I'm going to leave it to guys to help me save my least favorite watch. I have this Steinhart Nav-B Chrono, you know what they look like, just another pilot watch, black with white markings. Stainless case all polished.

Anyway, the "pilot" strap it came on is atrocious and needs to go. Am open to all kinds of colors, materials and ideas. Only thing I want from the strap is for it to be good at covering up the gaps a curved case creates when combined with a straight end strap. So something really think or a single piece? Or ignore that and suggest something that makes the gaps bigger, I don't care, I'm a blank slate here folks.
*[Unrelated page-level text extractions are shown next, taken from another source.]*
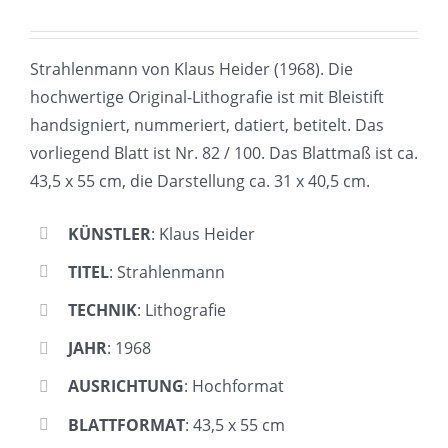
Strahlenmann von Klaus Heider (1968). Die
hochwertige Original-Lithografie ist mit Bleistift
handsigniert, nummeriert, datiert, betitelt. Das
vorliegend Blatt ist Nr. 82 / 100. Das Blattmaß ist ca.
43,5 x 55 cm, die Darstellung ca. 31 x 40,5 cm.
KÜNSTLER
: Klaus Heider
TITEL
: Strahlenmann
TECHNIK
: Lithografie
JAHR
: 1968
AUSRICHTUNG
: Hochformat
BLATTFORMAT
: 43,5 x 55 cm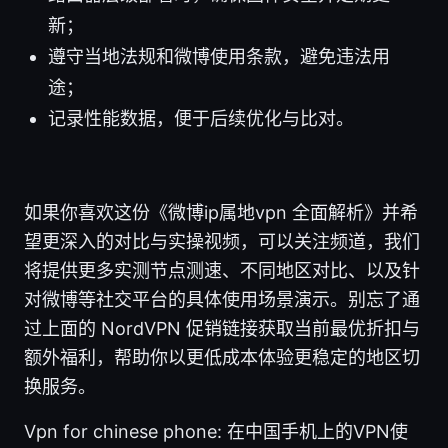
新；
遵守当地法规和微博使用条款，避免违法用
途；
记录性能数据，便于后续优化与比对。
如果你喜欢这份《微博ip属地vpn 全面解析》并希
望更深入的对比与实操视频，可以关注频道，我们
将提供更多实测节点测速、不同地区对比、以及针
对微博等社交平台的具体使用场景演示。别忘了通
过上面的 NordVPN 促销链接获取当前最优折扣与
额外福利，帮助你以更低成本体验更稳定的地区切
换服务。
Vpn for chinese phone: 在中国手机上的VPN使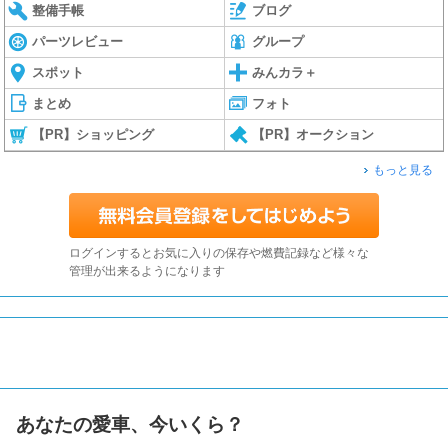
整備手帳
ブログ
パーツレビュー
グループ
スポット
みんカラ＋
まとめ
フォト
【PR】ショッピング
【PR】オークション
もっと見る
ログインするとお気に入りの保存や燃費記録など様々な
管理が出来るようになります
あなたの愛車、今いくら？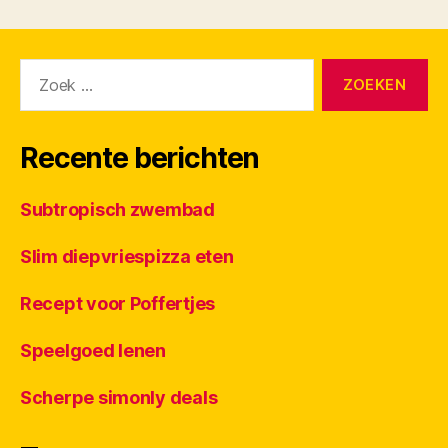
Zoeken
naar:
Recente berichten
Subtropisch zwembad
Slim diepvriespizza eten
Recept voor Poffertjes
Speelgoed lenen
Scherpe simonly deals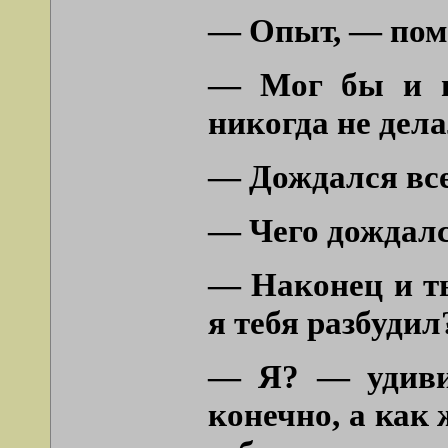
— Опыт, — пом
— Мог бы и н
никогда не дела
— Дождался все
— Чего дождал
— Наконец и т
я тебя разбудил
— Я? — удиви
конечно, а как 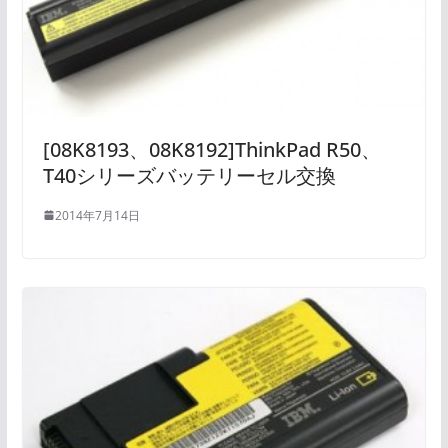
[08K8193、08K8192]ThinkPad R50、
T40シリーズバッテリーセル交換
2014年7月14日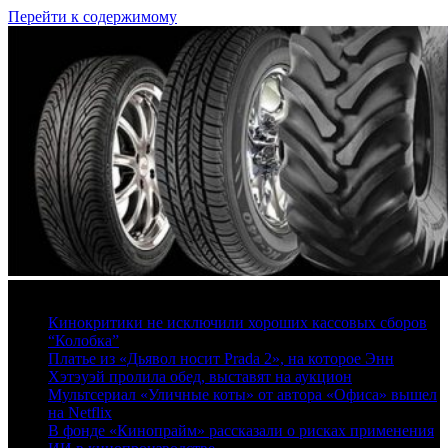
Перейти к содержимому
8 августа, 2026
Кинокритики не исключили хороших кассовых сборов
“Колобка”
Платье из «Дьявол носит Prada 2», на которое Энн
Хэтэуэй пролила обед, выставят на аукцион
Мультсериал «Уличные коты» от автора «Офиса» вышел
на Netflix
В фонде «Кинопрайм» рассказали о рисках применения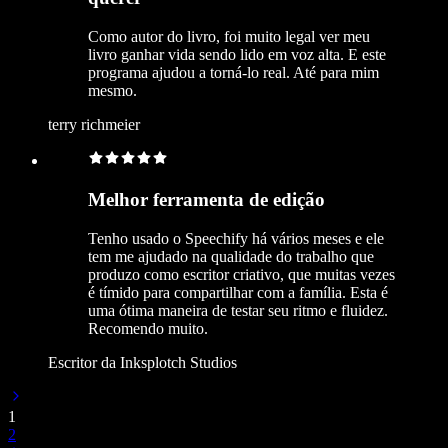
Como autor do livro, foi muito legal ver meu
livro ganhar vida sendo lido em voz alta. E este
programa ajudou a torná-lo real. Até para mim
mesmo.
terry richmeier
Melhor ferramenta de edição
Tenho usado o Speechify há vários meses e ele
tem me ajudado na qualidade do trabalho que
produzo como escritor criativo, que muitas vezes
é tímido para compartilhar com a família. Esta é
uma ótima maneira de testar seu ritmo e fluidez.
Recomendo muito.
Escritor da Inksplotch Studios
1
2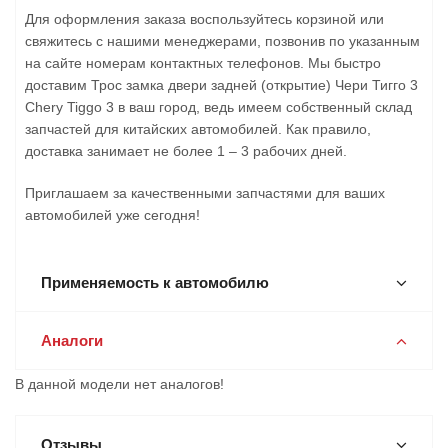
Для оформления заказа воспользуйтесь корзиной или
свяжитесь с нашими менеджерами, позвонив по указанным
на сайте номерам контактных телефонов. Мы быстро
доставим Трос замка двери задней (открытие) Чери Тигго 3
Chery Tiggo 3 в ваш город, ведь имеем собственный склад
запчастей для китайских автомобилей. Как правило,
доставка занимает не более 1 – 3 рабочих дней.
Приглашаем за качественными запчастями для ваших
автомобилей уже сегодня!
Применяемость к автомобилю
Аналоги
В данной модели нет аналогов!
Отзывы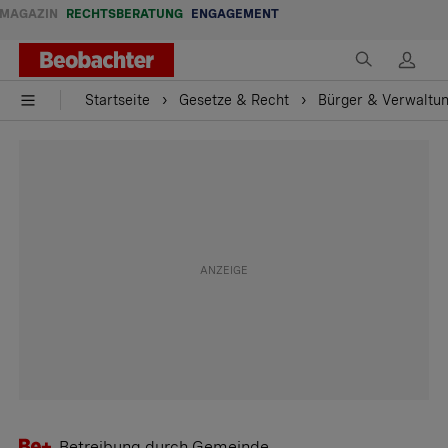
MAGAZIN
RECHTSBERATUNG
ENGAGEMENT
Startseite
Gesetze & Recht
Bürger & Verwaltu
Betreibung durch Gemeinde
Love some ideas, may even try out multiples of I get some good ones. Thanks in advance for playing...


----------



## WRENCH (Jun 20, 2016)

Here's some.










And.


----------



## JayDeep (Dec 31, 2016)

WRENCH said:


> Here's some.
> 
> 
> 
> And.


 Nice, are the first and second picture of the same strap? What is/are it/they? Lol

And thanks


----------



## WRENCH (Jun 20, 2016)

JayDeep said:


> Nice, are the first and second picture of the same strap? What is/are it/they? Lol
> 
> And thanks


 It's a Fluco "closed loop" aviator strap.


----------



## Jonesinamillion (Feb 21, 2016)




----------



## JayDeep (Dec 31, 2016)

Jonesinamillion said:


>


 That's a thick strap, but the springbar holes are so close to the ends. But still, very nice and I thank you very much for the suggestion.

I'm liking some of the horween stuff.


----------